Britain blows 333 billion pounds on welfare as Labour enables the idle. It spends 62.2 billion pounds on defence. The first priority of any government is to keep its people safe. Labour has shown it is happy to throw welfare payments around like confetti, but has short arms and deep pockets when it comes to adequately equipping its Armed Forces.
Corbyn has defended Palestine Action 'terrorists'. This shameful statistic is indefensible at the best of times but coming when the country is at the mercy of rogue states like China, Iran, and Russia it says all you need to know about Labour's priorities. Just like Corbyn, Starmer and Reeves have prioritised benefits over bullets. The timing is a kick in the teeth to all who can see just how pathetically impotent Britain is.
While Corbyn continues to wring his hands over the sentencing of four Palestine Action activists as terrorists, calling it a "historic miscarriage of justice", Carns has a more mature and sobering take. He said: "Every war now shows up on your energy bill. Defence isn't separate from the economy any more. It is the economy. And the countries that invest in it get to write the rules. Everyone else lives by them. We need to get out of this mindset that wars are won by soldiers alone. They're won by supply chains, factories and the country behind them. Britain spent a decade choosing to be smaller in the world. Right now the rules on communications, energy and trade are being rewritten. By China. By Russia. By countries that take their own security seriously. We need to be at that table. That's a choice we must make. Strong countries get cheap energy. Weak countries pay whatever the strong ones decide."
Healey knew what was coming. The pain etched on his face at commemorations to mark the 82nd anniversary of the D-Day landings a little over a week ago said it all. On the same ground where 22,540 soldiers sacrificed their lives in the defence of freedom in 1944 he sat listening to General Lord Dannatt, former Chief of the General Staff, talk about the critical need to bolster defence spending and beef up security and was clearly embarrassed. He knew what was coming. He knew the treacherous government he represented was betraying those who served before and those who serve now. It was to be his last major appearance.
We have heard the last surviving men from the Normandy landings say how the sacrifice of the men who fell saving Europe from the evils of Nazi oppression was hardly worth the sacrifice when they see the feckless rewarded as the Army, Navy, and Royal Air Force make do and mend. Healey and Carns, a former Royal Marine, agreed. They are men of principle and honour, and so quit. They know, as do those in our hollowed out Armed Forces, the mad ayatollahs of Tehran, the bloodthirsty despot in the Kremlin, and the clandestine Chinese do not yield to warm words or cuddles. They must be howling with laughter at the chaos that continues under our impotent PM.

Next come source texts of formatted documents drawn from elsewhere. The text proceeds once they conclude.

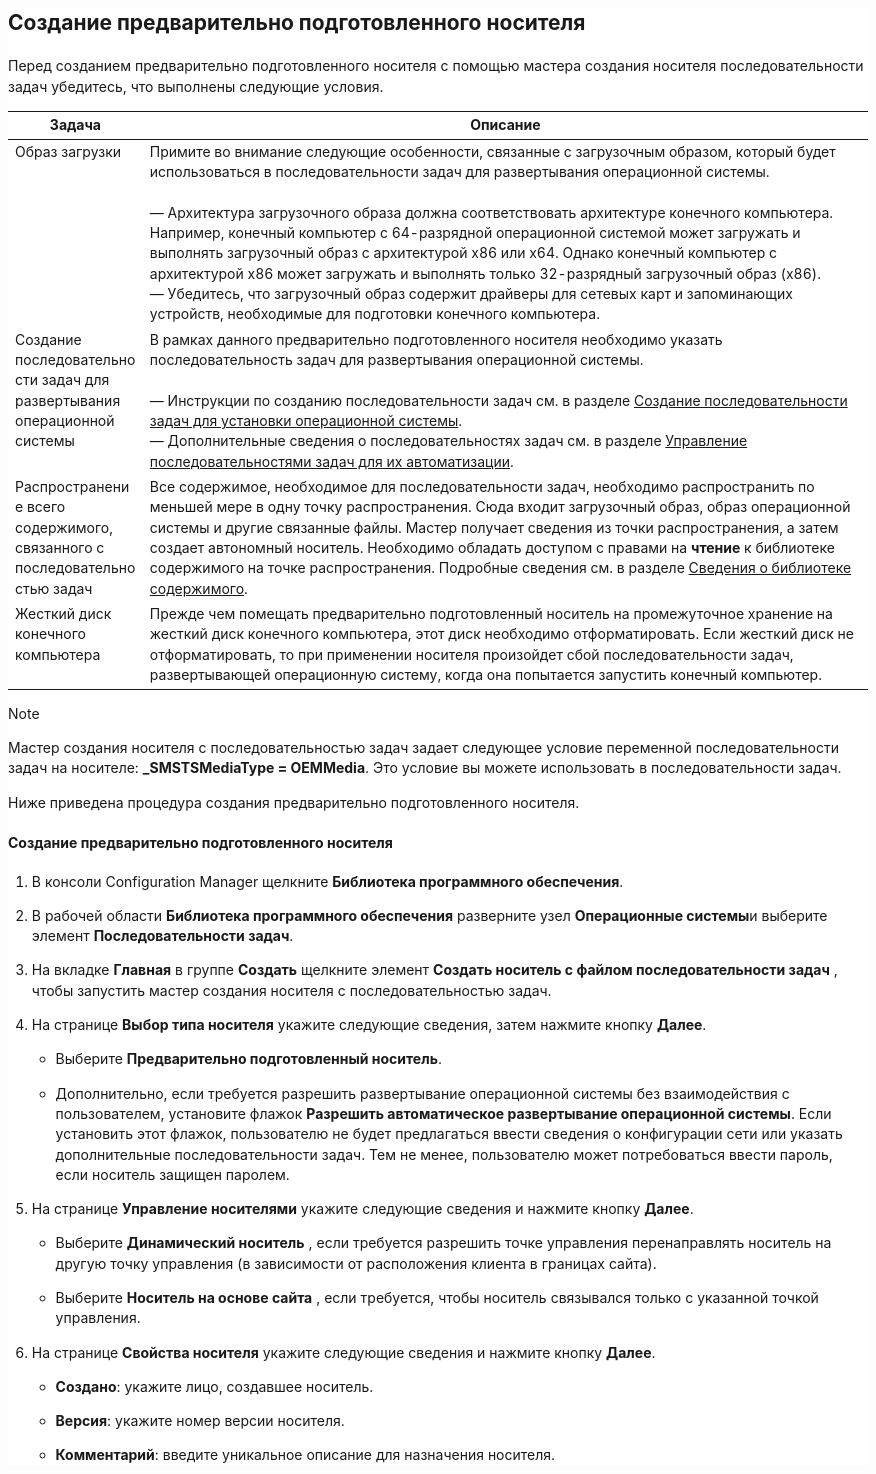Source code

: ##  <a name="BKMK_CreatePrestagedMedia"></a> Создание предварительно подготовленного носителя  
 Перед созданием предварительно подготовленного носителя с помощью мастера создания носителя последовательности задач убедитесь, что выполнены следующие условия.  

|Задача|Описание|  
|----------|-----------------|  
|Образ загрузки|Примите во внимание следующие особенности, связанные с загрузочным образом, который будет использоваться в последовательности задач для развертывания операционной системы.<br /><br /> — Архитектура загрузочного образа должна соответствовать архитектуре конечного компьютера. Например, конечный компьютер с 64-разрядной операционной системой может загружать и выполнять загрузочный образ с архитектурой x86 или x64. Однако конечный компьютер с архитектурой x86 может загружать и выполнять только 32-разрядный загрузочный образ (x86).<br />— Убедитесь, что загрузочный образ содержит драйверы для сетевых карт и запоминающих устройств, необходимые для подготовки конечного компьютера.|  
|Создание последовательности задач для развертывания операционной системы|В рамках данного предварительно подготовленного носителя необходимо указать последовательность задач для развертывания операционной системы.<br /><br /> — Инструкции по созданию последовательности задач см. в разделе [Создание последовательности задач для установки операционной системы](../../osd/deploy-use/create-a-task-sequence-to-install-an-operating-system.md).<br />— Дополнительные сведения о последовательностях задач см. в разделе [Управление последовательностями задач для их автоматизации](../../osd/deploy-use/manage-task-sequences-to-automate-tasks.md).|  
|Распространение всего содержимого, связанного с последовательностью задач|Все содержимое, необходимое для последовательности задач, необходимо распространить по меньшей мере в одну точку распространения. Сюда входит загрузочный образ, образ операционной системы и другие связанные файлы. Мастер получает сведения из точки распространения, а затем создает автономный носитель. Необходимо обладать доступом с правами на **чтение** к библиотеке содержимого на точке распространения.  Подробные сведения см. в разделе [Сведения о библиотеке содержимого](../../core/plan-design/hierarchy/the-content-library.md).|  
|Жесткий диск конечного компьютера|Прежде чем помещать предварительно подготовленный носитель на промежуточное хранение на жесткий диск конечного компьютера, этот диск необходимо отформатировать. Если жесткий диск не отформатировать, то при применении носителя произойдет сбой последовательности задач, развертывающей операционную систему, когда она попытается запустить конечный компьютер.|  

> [!NOTE]  
>  Мастер создания носителя с последовательностью задач задает следующее условие переменной последовательности задач на носителе: **_SMSTSMediaType = OEMMedia**. Это условие вы можете использовать в последовательности задач.  

 Ниже приведена процедура создания предварительно подготовленного носителя.  

#### <a name="to-create-prestaged-media"></a>Создание предварительно подготовленного носителя  

1.  В консоли Configuration Manager щелкните **Библиотека программного обеспечения**.  

2.  В рабочей области **Библиотека программного обеспечения** разверните узел **Операционные системы**и выберите элемент **Последовательности задач**.  

3.  На вкладке **Главная** в группе **Создать** щелкните элемент **Создать носитель с файлом последовательности задач** , чтобы запустить мастер создания носителя с последовательностью задач.  

4.  На странице **Выбор типа носителя** укажите следующие сведения, затем нажмите кнопку **Далее**.  

    -   Выберите **Предварительно подготовленный носитель**.  

    -   Дополнительно, если требуется разрешить развертывание операционной системы без взаимодействия с пользователем, установите флажок **Разрешить автоматическое развертывание операционной системы**. Если установить этот флажок, пользователю не будет предлагаться ввести сведения о конфигурации сети или указать дополнительные последовательности задач. Тем не менее, пользователю может потребоваться ввести пароль, если носитель защищен паролем.  

5.  На странице **Управление носителями** укажите следующие сведения и нажмите кнопку **Далее**.  

    -   Выберите **Динамический носитель** , если требуется разрешить точке управления перенаправлять носитель на другую точку управления (в зависимости от расположения клиента в границах сайта).  

    -   Выберите **Носитель на основе сайта** , если требуется, чтобы носитель связывался только с указанной точкой управления.  

6.  На странице **Свойства носителя**  укажите следующие сведения и нажмите кнопку **Далее**.  

    -   **Создано**: укажите лицо, создавшее носитель.  

    -   **Версия**: укажите номер версии носителя.  

    -   **Комментарий**: введите уникальное описание для назначения носителя.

Meanwhile, Starmer, a man who lives in a state of constant catastrophe, refuses to budge steadfast in the belief that if he sticks his fingers in his ears reality will disappear. And so he aimlessly waffles on. And speaking of waffles, General Sir Nick Carter, former Chief of the Defence Staff, said Britain risks becoming "Belgium with nuclear weapons" unless it addresses the crisis. Healey and Carns had the decency to resign. Starmer has refused but his day of reckoning is fast approaching.